By measuring FA in cerebral white matter nerve fibers of preterm neonates, Berman et al. [17] found that FA was altered differently in different regions of cerebral white matter. For preterm neonates, damage to the cerebral white matter usually presented with water diffusion disorders. FA in the same region at different times was also different. Provenzale et al. [18] found that for babies who were 3 months post-birth, FA in the posterior limb of the internal capsule was 0.46, lower than that in the present study, which found 0.54. The changes of measured FA corresponded with the trend of FA in different development stages of neonates. The smaller the gestation period in preterm neonates, the sharper was the FA reduction [19].

At present there are a few ongoing studies worldwide on DTI of damages within 24 h. Due to the severe condition of preterm neonates there is limited information on DTI tests. Some researchers studied brain DTI in neonates at between 1 and 6 days [20]. According to Ward et al. [21], reduction of ADC and FA in the first week indicates a severe condition. Normal or increased ADC, coupled with reduced FA, indicates moderate lesions. In conclusion, DTI data may become a biomarker in early target imaging after treatment. ADC and FA provide objective and reliable measures [22].

2. Through DTI scan imaging coupled with clinical graduation of cerebral white matter injury, fine structures of white matter can be directly and clearly detected. It can provide imaging of white matter development in healthy babies, and lays a foundation for white matter disease diagnosis and evaluation of preterm neonatal development.

Damage to corticospinal tract fibers can to some extent predict the influence on motor and sensory pathways of specific regions. The decrease in the number of nerve fibers and the reduction or breakage of projections can lead to abnormal neural connections and central nervous system dysfunction by affecting the neural pathways. Corticospinal tract damage in periventricular leukomalacia mainly influences motor development. For patients with periventricular leukomalacia and periventricular hemorrhagic infarction, the connection was broken between the cortex and the corpus callosum, posterior limb of internal capsule, superior longitudinal fasciculus, and thalamus, which is correlated with the immaturity of the endothelial monolayer and rich mitochondria in germinal matrix capillaries and its high sensitivity to anoxia [23]. Therefore, for these diseases, early diagnosis is very important; the associated causative agent should be removed in a timely manner and symptomatic treatment should be given. Standard early intervention and follow-up visits should be performed systematically.
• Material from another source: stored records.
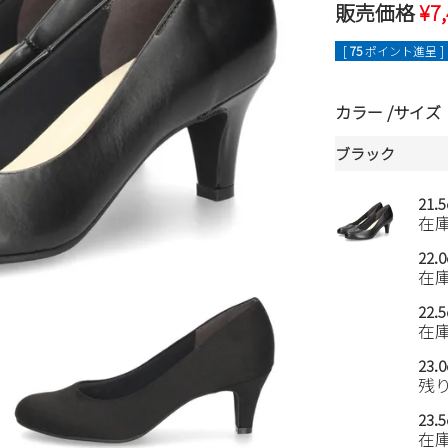
販売価格
¥
7
[
75
ポイント進呈 ]
カラー
サイズ
ブラック
21.
在
22.
在
22.
在
23.
残
23.
在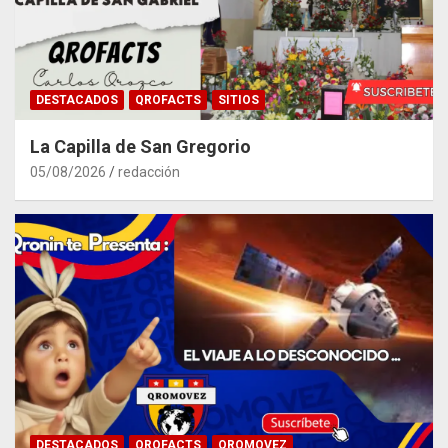
DESTACADOS
QROFACTS
SITIOS
La Capilla de San Gregorio
05/08/2026
redacción
DESTACADOS
QROFACTS
QROMOVEZ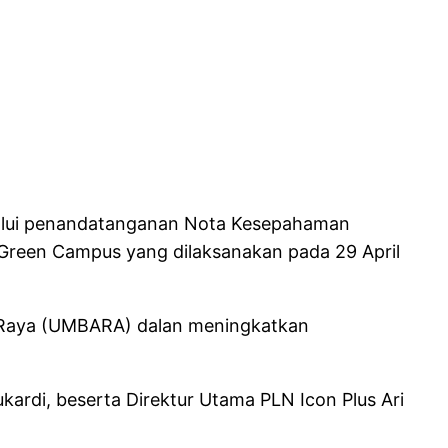
alui penandatanganan Nota Kesepahaman
Green Campus yang dilaksanakan pada 29 April
r Raya (UMBARA) dalan meningkatkan
rdi, beserta Direktur Utama PLN Icon Plus Ari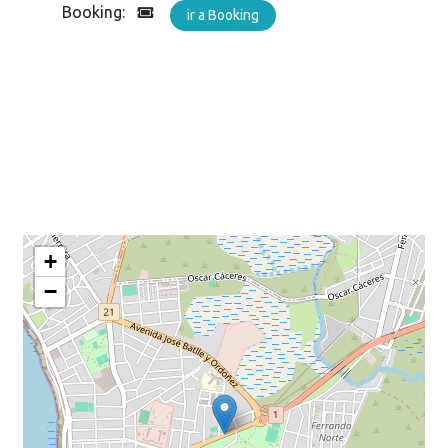
Booking:
ir a Booking
+
−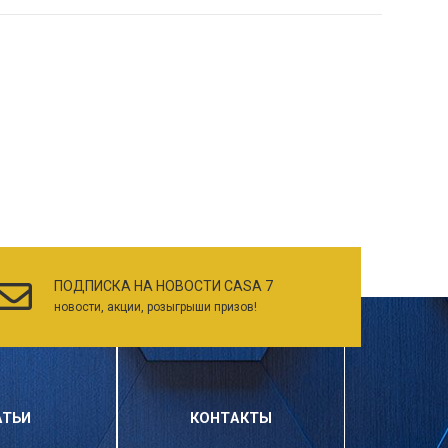
ПОДПИСКА НА НОВОСТИ CASA 7
новости, акции, розыгрыши призов!
АТЬИ
КОНТАКТЫ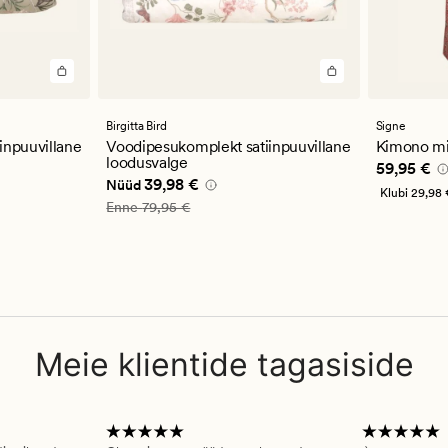
Birgitta Bird
Signe
inpuuvillane
Voodipesukomplekt satiinpuuvillane
Kimono mi
loodusvalge
Pris_ee
59
59,95 €
,98 €
Nåværende pris_ee
39,98 €
39,98 €
Nüüd
Klubi
29,98 
Vanlig pris_ee
79,95 €
Enne
79,95 €
Meie klientide tagasiside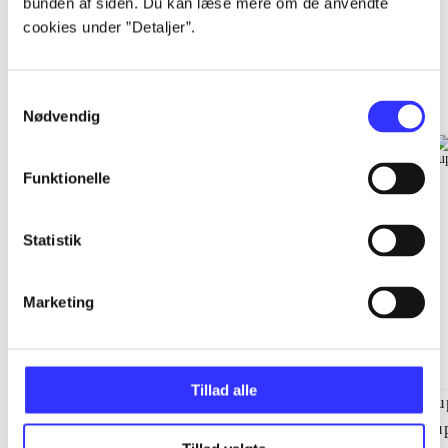
bunden af siden. Du kan læse mere om de anvendte
cookies under ”Detaljer”.
EA sports
Gå til serien
Samtykkevalg
Nødvendig
Funktionelle
Statistik
Marketing
Tillad alle
NHL (Pc)
NBA live (Pc)
Su
su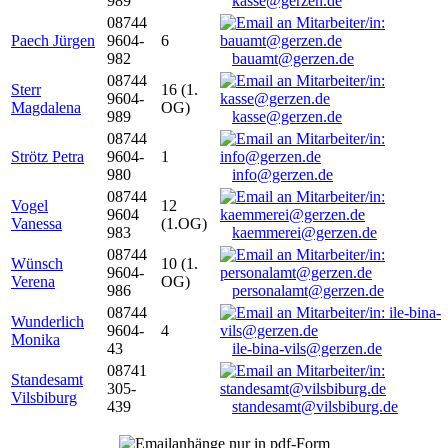
989
kasse@gerzen.de
08744
Paech Jürgen
9604-
6
982
bauamt@gerzen.de
08744
Sterr
16 (1.
9604-
Magdalena
OG)
989
kasse@gerzen.de
08744
Strötz Petra
9604-
1
980
info@gerzen.de
08744
Vogel
12
9604
Vanessa
(1.OG)
983
kaemmerei@gerzen.de
08744
Wünsch
10 (1.
9604-
Verena
OG)
986
personalamt@gerzen.de
08744
Wunderlich
9604-
4
Monika
43
ile-bina-vils@gerzen.de
08741
Standesamt
305-
Vilsbiburg
439
standesamt@vilsbiburg.de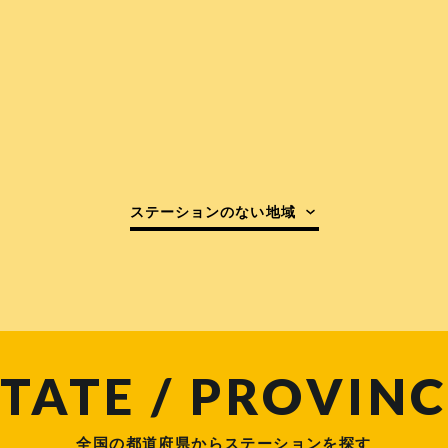
ステーションのない地域
TATE / PROVINC
全国の都道府県からステーションを探す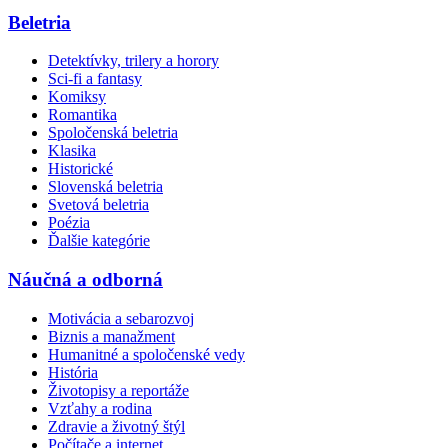
Beletria
Detektívky, trilery a horory
Sci-fi a fantasy
Komiksy
Romantika
Spoločenská beletria
Klasika
Historické
Slovenská beletria
Svetová beletria
Poézia
Ďalšie kategórie
Náučná a odborná
Motivácia a sebarozvoj
Biznis a manažment
Humanitné a spoločenské vedy
História
Životopisy a reportáže
Vzťahy a rodina
Zdravie a životný štýl
Počítače a internet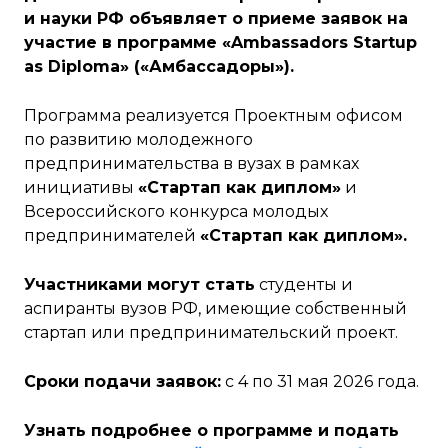
и науки РФ объявляет о приеме заявок на
участие в программе «Ambassadors Startup
as Diploma» («Амбассадоры»).
Программа реализуется Проектным офисом
по развитию молодежного
предпринимательства в вузах в рамках
инициативы
«Стартап как диплом»
и
Всероссийского конкурса молодых
предпринимателей
«Стартап как диплом».
Участниками могут стать
студенты и
аспиранты вузов РФ, имеющие собственный
стартап или предпринимательский проект.
Сроки подачи заявок:
с 4 по 31 мая 2026 года.
Узнать подробнее о программе и подать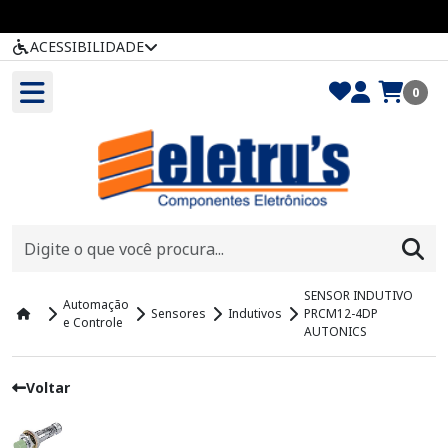
ACESSIBILIDADE
0
SENSOR INDUTIVO
Automação
Sensores
Indutivos
PRCM12-4DP
e Controle
AUTONICS
Voltar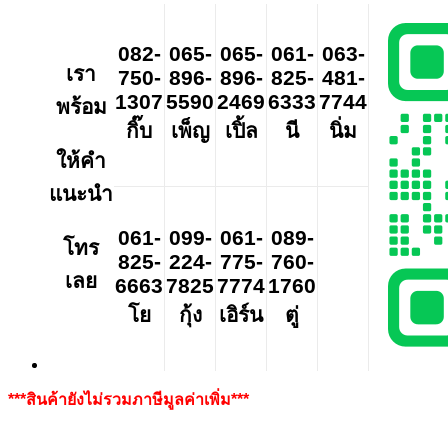
082-
065-
065-
061-
063-
เรา
750-
896-
896-
825-
481-
1307
5590
2469
6333
7744
พร้อม
กิ๊บ
เพ็ญ
เปิ้ล
นี
นิ่ม
ให้คำ
แนะนำ
061-
099-
061-
089-
โทร
825-
224-
775-
760-
เลย
6663
7825
7774
1760
โย
กุ้ง
เอิร์น
ตู่
***สินค้ายังไม่รวมภาษีมูลค่าเพิ่ม***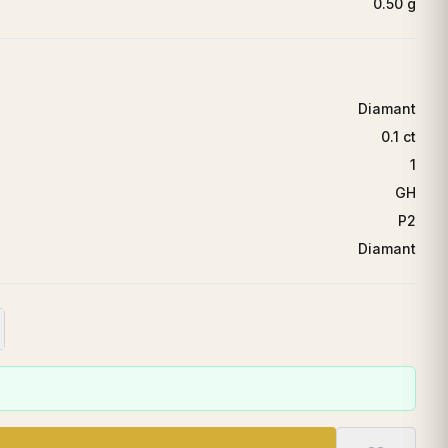
0.50 g
Diamant
0.1 ct
1
GH
P2
Diamant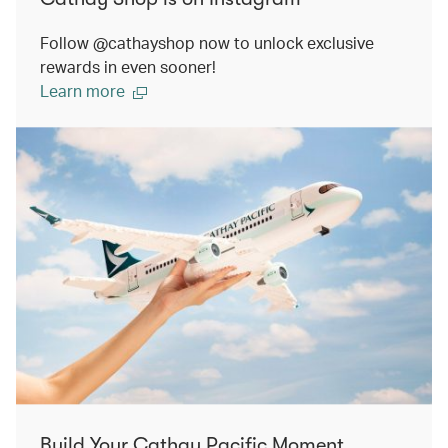
Follow @cathayshop now to unlock exclusive
rewards in even sooner!
Learn more
Build Your Cathay Pacific Moment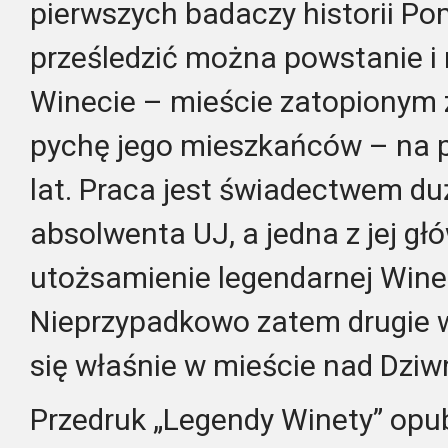
pierwszych badaczy historii Po
prześledzić można powstanie i 
Winecie – mieście zatopionym 
pychę jego mieszkańców – na p
lat. Praca jest świadectwem du
absolwenta UJ, a jedna z jej gł
utożsamienie legendarnej Wine
Nieprzypadkowo zatem drugie w
się właśnie w mieście nad Dzi
Przedruk „Legendy Winety” opu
Due to the small sample size, the conclusions of the present study are limited. In addition, there was a lack of imaging and research data during long-term follow-up. Some researchers have analyzed the data on DTI with FMRIB to improve the image quality [24]. As a next step, further improvements are warranted in several aspects.

Conclusions

In summary, DTI is currently the only way to quantify the maturation and damage of brain development in preterm neonates. In the early stage, it can identify damages that cannot be screened by MRI. Thus, it can provide evidence for developing effective measures of prevention, protection, and rehabilitation for damage to the brain. Coupled with a good intervention treatment system established with clinical development assessment and pathogenic factors, DTI is an important aid to improve the prognosis of nerve development for preterm neonates, owing to its ability to reflect the damage to cells in white matter and nerve fibers at an early stage and at a microscopic level.